Chief Information Security Officer (CISO) at MassMutual
Ariel Weintraub recently joined a relatively exclusive club, but unlike many in such prestigious and selective organizations, she’d be thrilled to see its membership burgeon.
In February 2021 Weintraub became the Head of Enterprise Cyber Security of the financial services giant MassMutual, joining the still-limited ranks of women CISOs (recent surveys conducted by Forrester Research have shown that fewer than 15 percent of Fortune 500 CISOs are women).
Weintraub is doing her part to swing open the doors: she sits on the Board of Advisors of the Executive Women's Forum (EWF) on Information Security, Risk Management & Privacy, as well as on the Board of Directors of One In Tech, a nonprofit initiative focused on fighting inequality, inequity, and bias in technology. She feels lucky to be at MassMutual, a company genuinely invested in diversifying its workforce: “It was a priority for my predecessor to increase the representation of female leaders, so my current leadership team is 100 percent women: because he set the stage, that happened in a very natural, organic way for me,” she explains.
Weintraub grew up with strong tech role models: her father was an electrical engineer who at one point launched a satellite phone company, and her mother was a computer programmer. “Of course, I rebelled and studied business during my undergraduate years at the University of Southern California,” she says. “It wasn’t until I was working at a consulting firm and had an opportunity to help the security team with a penetration test that I got hooked and decided to focus on the cybersecurity space.”

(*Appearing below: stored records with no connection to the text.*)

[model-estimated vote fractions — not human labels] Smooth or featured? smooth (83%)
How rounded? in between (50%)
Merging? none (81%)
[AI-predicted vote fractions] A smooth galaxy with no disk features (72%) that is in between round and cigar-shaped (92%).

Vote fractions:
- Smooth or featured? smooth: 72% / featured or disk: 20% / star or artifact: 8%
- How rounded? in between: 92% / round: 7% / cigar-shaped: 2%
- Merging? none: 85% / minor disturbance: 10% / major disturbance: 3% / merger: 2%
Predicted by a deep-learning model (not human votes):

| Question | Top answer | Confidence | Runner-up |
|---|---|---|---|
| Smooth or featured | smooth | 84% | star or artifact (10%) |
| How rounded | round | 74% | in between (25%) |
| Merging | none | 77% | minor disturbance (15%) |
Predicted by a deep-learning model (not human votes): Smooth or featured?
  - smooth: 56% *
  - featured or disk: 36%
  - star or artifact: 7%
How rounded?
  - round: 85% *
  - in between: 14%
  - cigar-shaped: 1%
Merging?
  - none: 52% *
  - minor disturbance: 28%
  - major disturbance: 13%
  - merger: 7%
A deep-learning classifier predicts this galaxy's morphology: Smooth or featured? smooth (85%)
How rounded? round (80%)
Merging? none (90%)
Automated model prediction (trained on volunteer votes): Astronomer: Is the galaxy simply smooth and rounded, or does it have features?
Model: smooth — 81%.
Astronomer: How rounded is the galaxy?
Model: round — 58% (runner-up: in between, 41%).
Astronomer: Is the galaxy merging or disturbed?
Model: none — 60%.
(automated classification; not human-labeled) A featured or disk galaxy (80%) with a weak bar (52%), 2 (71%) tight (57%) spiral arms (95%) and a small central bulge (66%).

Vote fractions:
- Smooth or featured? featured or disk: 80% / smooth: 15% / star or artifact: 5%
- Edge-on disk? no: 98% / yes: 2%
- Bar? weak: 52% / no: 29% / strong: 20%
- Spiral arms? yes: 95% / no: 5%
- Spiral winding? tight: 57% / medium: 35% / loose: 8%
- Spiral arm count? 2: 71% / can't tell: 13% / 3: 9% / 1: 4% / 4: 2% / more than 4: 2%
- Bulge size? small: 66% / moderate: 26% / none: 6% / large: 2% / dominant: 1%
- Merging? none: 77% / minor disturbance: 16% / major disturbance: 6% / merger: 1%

She realized, however, that there were core computer science concepts she hadn’t been taught in business school. That’s where NYU Tandon came in: in 2014 Weintraub enrolled in the school’s award-winning online master’s degree program in cybersecurity, which allowed her the flexibility to work full-time and do coursework when her schedule permitted. “It took four years to complete that way,” she says, “but it really worked out well for me, and I’d recommend it to any mid-career professional who can’t simply stop working to be a full-time student.”
Besides attracting working students, the program boasted many instructors still actively working in industry. “I always found I got the most from those classes,” Weintraub says. “They had very useful, industry-specific knowledge, and between that and the hands-on labs, I got a solid grounding that allowed me to ascend to my current position.”

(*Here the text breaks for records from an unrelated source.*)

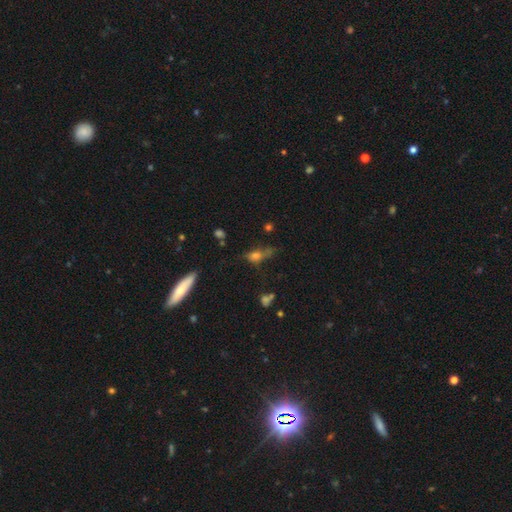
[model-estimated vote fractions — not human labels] This appears to be a smooth galaxy with no disk features (57%) that is in between round and cigar-shaped (59%). Merging: none (46%).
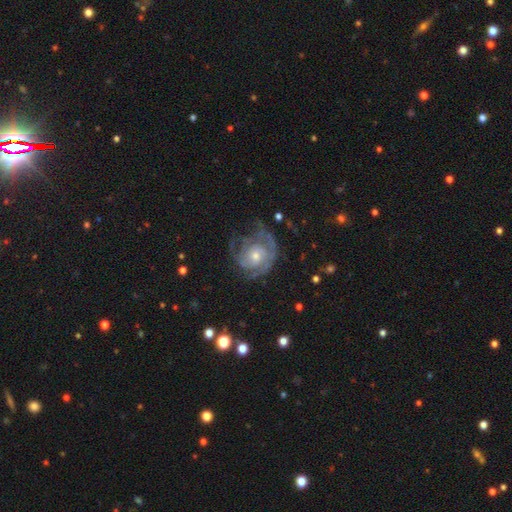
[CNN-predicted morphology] Smooth or featured? Predicted: featured or disk (p=0.78). Edge-on disk? Predicted: no (p=0.97). Bar? Predicted: no (p=0.78). Spiral arms? Predicted: yes (p=0.87). Spiral winding? Predicted: tight (p=0.61). Spiral arm count? Predicted: can't tell (p=0.41). Bulge size? Predicted: moderate (p=0.48). Merging? Predicted: none (p=0.57).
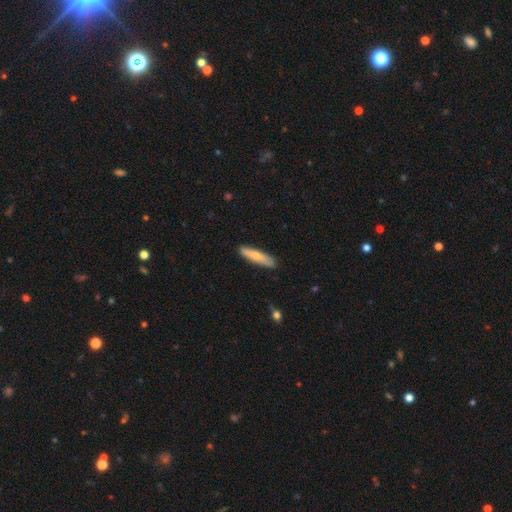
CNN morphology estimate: Smooth or featured?
  - smooth: 69% *
  - featured or disk: 26%
  - star or artifact: 5%
How rounded?
  - cigar-shaped: 81% *
  - in between: 17%
  - round: 2%
Merging?
  - none: 85% *
  - minor disturbance: 11%
  - major disturbance: 2%
  - merger: 1%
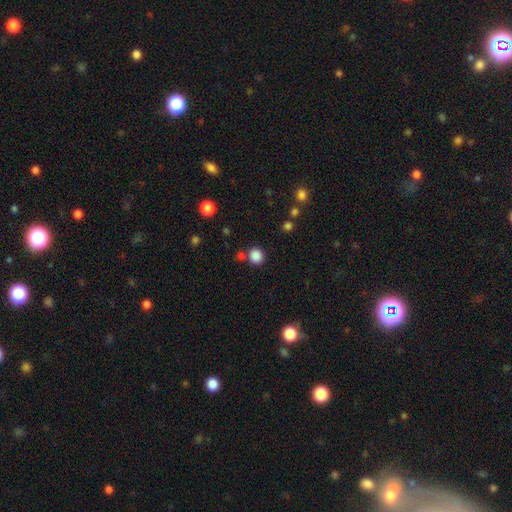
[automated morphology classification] smooth_or_featured: smooth (p=0.85) [alt: star or artifact p=0.12]
how_rounded: round (p=0.87) [alt: in between p=0.12]
merging: none (p=0.78) [alt: merger p=0.10]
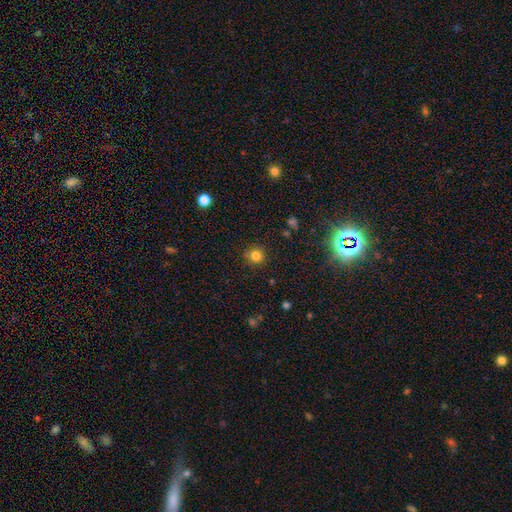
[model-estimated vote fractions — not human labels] A smooth galaxy with no disk features (81%) that is round (92%).

Vote fractions:
- Smooth or featured? smooth: 81% / star or artifact: 14% / featured or disk: 6%
- How rounded? round: 92% / in between: 7% / cigar-shaped: 1%
- Merging? none: 88% / minor disturbance: 8% / major disturbance: 2% / merger: 2%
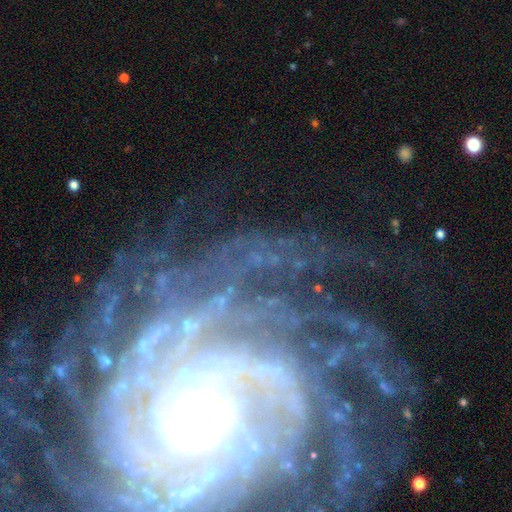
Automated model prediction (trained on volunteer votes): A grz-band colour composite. It shows a featured or disk galaxy (80%) with no bar (42%), tight (66%) spiral arms (93%) and a small central bulge (59%). Merging: none (66%).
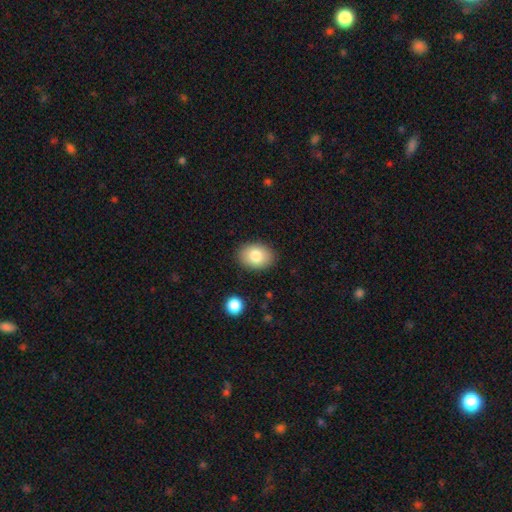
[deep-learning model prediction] smooth 82%, featured or disk 11%, star or artifact 8%. Down the decision tree: how rounded — in between (73%); merging — none (88%).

Weintraub, whose CV also includes posts at BNY Mellon, TIAA, and PwC, hopes that others without deeply technical backgrounds, like her, will feel encouraged by her example. “The cybersecurity field is wide open to people from all backgrounds for a couple of reasons,” she says. “On a basic level, there’s a dire global shortage of cyber professionals, but just as important is the fact that this is a creative pursuit: strong teams are made up of people with different talents and perspectives. You can always return to school to fill in any gaps in your knowledge.”